**TO DO**
What follows is a set of records. Copy them exactly and leave out the images.

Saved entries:
_ _ _

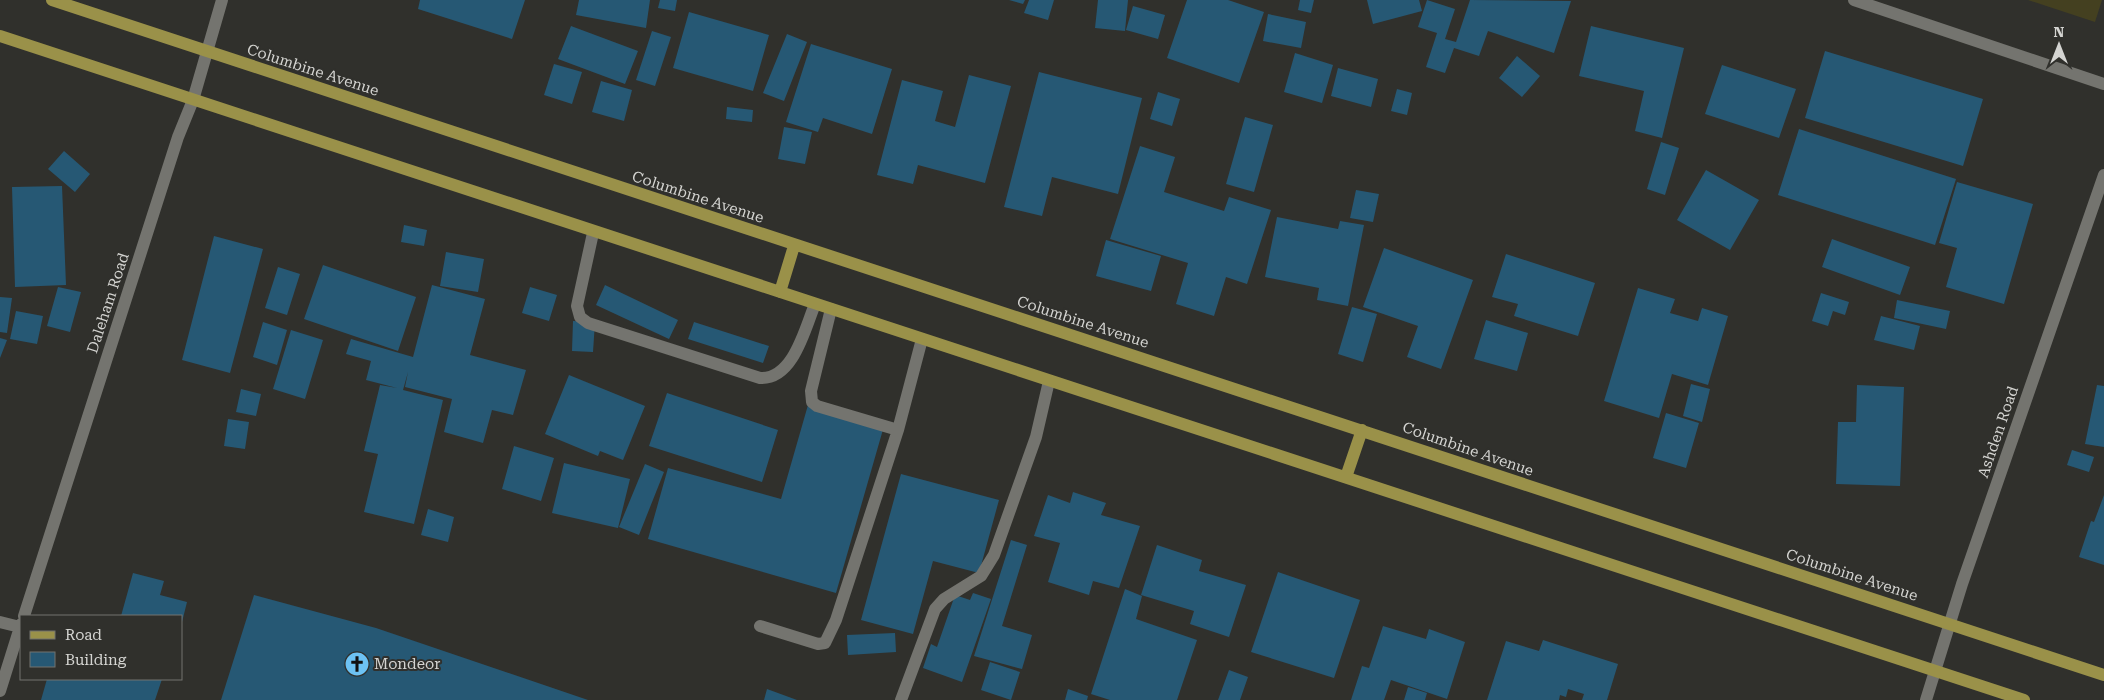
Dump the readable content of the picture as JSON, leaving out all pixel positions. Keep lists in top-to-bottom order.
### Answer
{
  "streets": {
    "main road": ["Columbine Avenue"],
    "street": ["Daleham Road", "Ashden Road"]
  },
  "crossings": [
    ["Columbine Avenue", "Daleham Road"],
    ["Columbine Avenue", "Ashden Road"]
  ],
  "places": {
    "church": ["Mondeor"]
  },
  "legend": ["Road", "Building"],
  "north": "top"
}
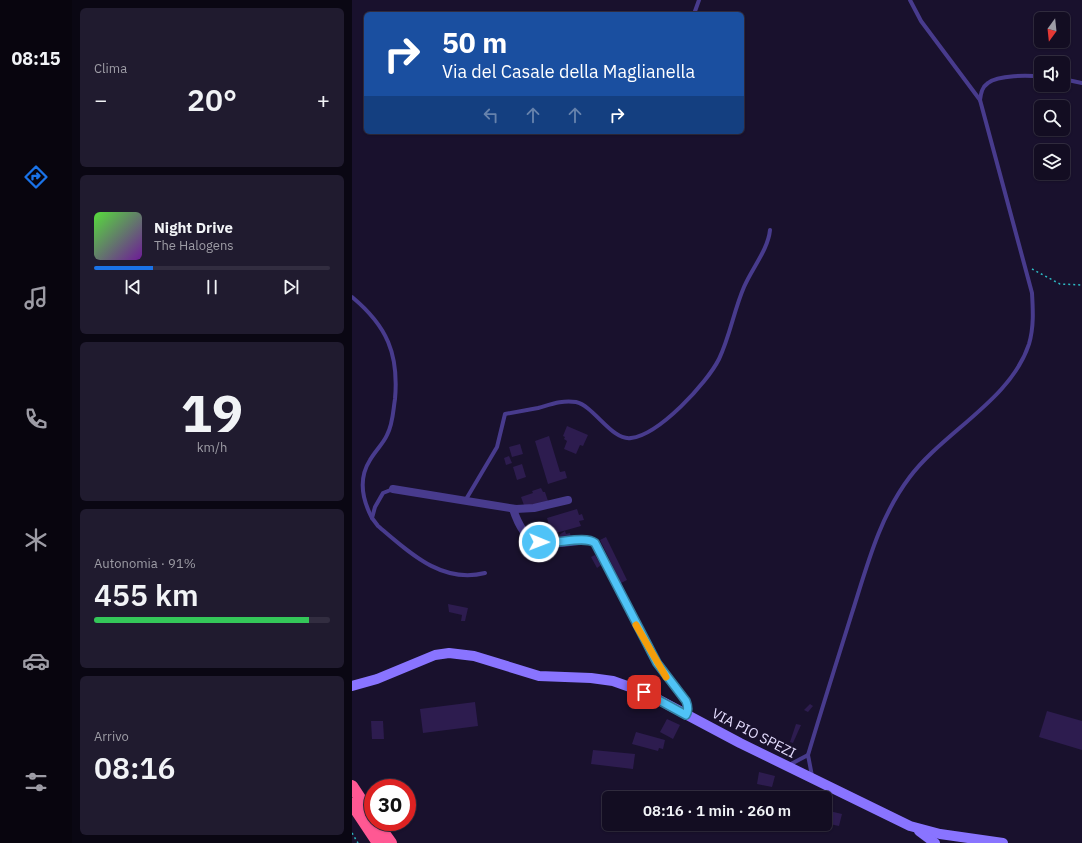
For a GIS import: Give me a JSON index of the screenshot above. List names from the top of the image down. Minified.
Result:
{"streets":{"street":["VIA PIO SPEZI"]},"north":"bottom","page":{"tabs":"08:15","tile":["Clima",["19","km/h"],["Autonomia · 91%","455 km"],["Arrivo","08:16"]],"turn":["50 m","Via del Casale della Maglianella"],"heat":["−","20°","+"],"song":["Night Drive","The Halogens"],"limit":"30","trip":"08:16 · 1 min · 260 m"}}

_ _ _

**RESPONSE**
Dump the readable content of the picture as JSON, leaving out all pixel positions. Keep lists in top-to-bottom order.
### Answer
{
  "streets": {
    "main road": ["Columbine Avenue"],
    "street": ["Daleham Road", "Ashden Road"]
  },
  "crossings": [
    ["Columbine Avenue", "Daleham Road"],
    ["Columbine Avenue", "Ashden Road"]
  ],
  "places": {
    "church": ["Mondeor"]
  },
  "legend": ["Road", "Building"],
  "north": "top"
}
For a GIS import: Give me a JSON index of the screenshot above. List names from the top of the image down. Minified.
Result:
{"streets":{"street":["VIA PIO SPEZI"]},"north":"bottom","page":{"tabs":"08:15","tile":["Clima",["19","km/h"],["Autonomia · 91%","455 km"],["Arrivo","08:16"]],"turn":["50 m","Via del Casale della Maglianella"],"heat":["−","20°","+"],"song":["Night Drive","The Halogens"],"limit":"30","trip":"08:16 · 1 min · 260 m"}}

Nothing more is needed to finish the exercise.